### Data for analysis

==*==

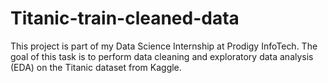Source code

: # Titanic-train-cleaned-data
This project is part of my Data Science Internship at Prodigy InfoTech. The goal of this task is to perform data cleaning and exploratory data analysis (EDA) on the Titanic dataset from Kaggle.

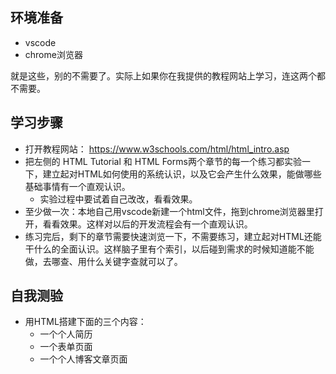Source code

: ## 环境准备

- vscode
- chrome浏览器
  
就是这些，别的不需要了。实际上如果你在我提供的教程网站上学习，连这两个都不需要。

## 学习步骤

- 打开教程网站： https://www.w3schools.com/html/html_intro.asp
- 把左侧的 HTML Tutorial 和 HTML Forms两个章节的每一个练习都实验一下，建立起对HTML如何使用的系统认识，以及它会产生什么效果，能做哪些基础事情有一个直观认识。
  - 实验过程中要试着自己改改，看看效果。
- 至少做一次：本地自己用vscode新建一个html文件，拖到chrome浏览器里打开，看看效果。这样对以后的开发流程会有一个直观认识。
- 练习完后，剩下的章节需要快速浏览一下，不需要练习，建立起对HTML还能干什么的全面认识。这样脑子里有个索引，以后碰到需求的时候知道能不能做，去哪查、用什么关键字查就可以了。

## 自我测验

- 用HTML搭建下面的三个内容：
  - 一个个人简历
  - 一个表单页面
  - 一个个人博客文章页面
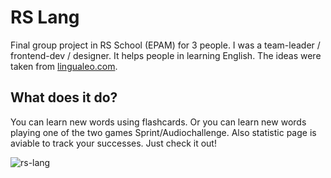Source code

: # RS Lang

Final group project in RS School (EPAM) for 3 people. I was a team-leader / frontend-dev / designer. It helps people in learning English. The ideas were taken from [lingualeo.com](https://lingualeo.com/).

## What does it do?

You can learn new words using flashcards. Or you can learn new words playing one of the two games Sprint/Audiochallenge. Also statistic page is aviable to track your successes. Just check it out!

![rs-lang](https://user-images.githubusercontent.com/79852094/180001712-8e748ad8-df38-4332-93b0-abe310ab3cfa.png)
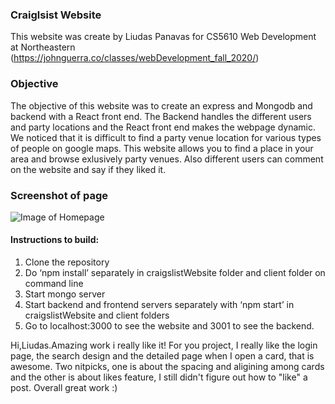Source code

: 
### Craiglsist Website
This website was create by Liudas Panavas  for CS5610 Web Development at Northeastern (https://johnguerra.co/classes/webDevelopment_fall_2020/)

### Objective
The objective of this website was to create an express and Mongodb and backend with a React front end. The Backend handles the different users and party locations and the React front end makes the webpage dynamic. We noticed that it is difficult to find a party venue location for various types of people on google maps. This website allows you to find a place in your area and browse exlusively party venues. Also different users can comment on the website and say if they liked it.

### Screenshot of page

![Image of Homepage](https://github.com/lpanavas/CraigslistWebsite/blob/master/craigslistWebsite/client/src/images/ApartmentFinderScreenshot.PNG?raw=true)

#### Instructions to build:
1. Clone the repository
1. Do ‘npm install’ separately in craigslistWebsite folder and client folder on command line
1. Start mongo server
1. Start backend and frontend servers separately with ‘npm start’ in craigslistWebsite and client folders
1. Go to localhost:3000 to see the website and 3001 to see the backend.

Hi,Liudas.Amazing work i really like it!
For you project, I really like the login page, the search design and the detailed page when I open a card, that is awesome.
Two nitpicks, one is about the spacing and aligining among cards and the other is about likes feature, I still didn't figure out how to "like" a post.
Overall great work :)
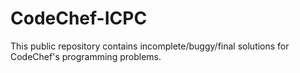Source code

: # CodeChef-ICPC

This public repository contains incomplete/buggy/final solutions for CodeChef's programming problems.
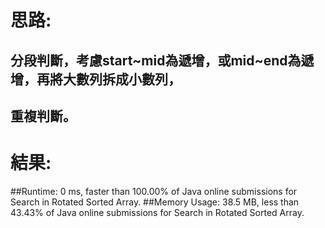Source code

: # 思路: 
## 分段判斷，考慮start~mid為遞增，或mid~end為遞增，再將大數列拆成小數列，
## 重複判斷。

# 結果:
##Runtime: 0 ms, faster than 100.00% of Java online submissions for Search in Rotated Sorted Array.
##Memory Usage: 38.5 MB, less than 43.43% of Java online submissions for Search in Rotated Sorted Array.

==*==

### Task requirements
Without including any pictures, reproduce the data exactly.

### Answer box
Source code

: # Titanic-train-cleaned-data
This project is part of my Data Science Internship at Prodigy InfoTech. The goal of this task is to perform data cleaning and exploratory data analysis (EDA) on the Titanic dataset from Kaggle.

Source code

: ## 环境准备

- vscode
- chrome浏览器
  
就是这些，别的不需要了。实际上如果你在我提供的教程网站上学习，连这两个都不需要。

## 学习步骤

- 打开教程网站： https://www.w3schools.com/html/html_intro.asp
- 把左侧的 HTML Tutorial 和 HTML Forms两个章节的每一个练习都实验一下，建立起对HTML如何使用的系统认识，以及它会产生什么效果，能做哪些基础事情有一个直观认识。
  - 实验过程中要试着自己改改，看看效果。
- 至少做一次：本地自己用vscode新建一个html文件，拖到chrome浏览器里打开，看看效果。这样对以后的开发流程会有一个直观认识。
- 练习完后，剩下的章节需要快速浏览一下，不需要练习，建立起对HTML还能干什么的全面认识。这样脑子里有个索引，以后碰到需求的时候知道能不能做，去哪查、用什么关键字查就可以了。

## 自我测验

- 用HTML搭建下面的三个内容：
  - 一个个人简历
  - 一个表单页面
  - 一个个人博客文章页面
Source code

: # RS Lang

Final group project in RS School (EPAM) for 3 people. I was a team-leader / frontend-dev / designer. It helps people in learning English. The ideas were taken from [lingualeo.com](https://lingualeo.com/).

## What does it do?

You can learn new words using flashcards. Or you can learn new words playing one of the two games Sprint/Audiochallenge. Also statistic page is aviable to track your successes. Just check it out!

![rs-lang](https://user-images.githubusercontent.com/79852094/180001712-8e748ad8-df38-4332-93b0-abe310ab3cfa.png)
Source code

: 
### Craiglsist Website
This website was create by Liudas Panavas  for CS5610 Web Development at Northeastern (https://johnguerra.co/classes/webDevelopment_fall_2020/)

### Objective
The objective of this website was to create an express and Mongodb and backend with a React front end. The Backend handles the different users and party locations and the React front end makes the webpage dynamic. We noticed that it is difficult to find a party venue location for various types of people on google maps. This website allows you to find a place in your area and browse exlusively party venues. Also different users can comment on the website and say if they liked it.

### Screenshot of page

![Image of Homepage](https://github.com/lpanavas/CraigslistWebsite/blob/master/craigslistWebsite/client/src/images/ApartmentFinderScreenshot.PNG?raw=true)

#### Instructions to build:
1. Clone the repository
1. Do ‘npm install’ separately in craigslistWebsite folder and client folder on command line
1. Start mongo server
1. Start backend and frontend servers separately with ‘npm start’ in craigslistWebsite and client folders
1. Go to localhost:3000 to see the website and 3001 to see the backend.

Hi,Liudas.Amazing work i really like it!
For you project, I really like the login page, the search design and the detailed page when I open a card, that is awesome.
Two nitpicks, one is about the spacing and aligining among cards and the other is about likes feature, I still didn't figure out how to "like" a post.
Overall great work :)
Source code

: # CodeChef-ICPC

This public repository contains incomplete/buggy/final solutions for CodeChef's programming problems.
Source code

: # 思路: 
## 分段判斷，考慮start~mid為遞增，或mid~end為遞增，再將大數列拆成小數列，
## 重複判斷。

# 結果:
##Runtime: 0 ms, faster than 100.00% of Java online submissions for Search in Rotated Sorted Array.
##Memory Usage: 38.5 MB, less than 43.43% of Java online submissions for Search in Rotated Sorted Array.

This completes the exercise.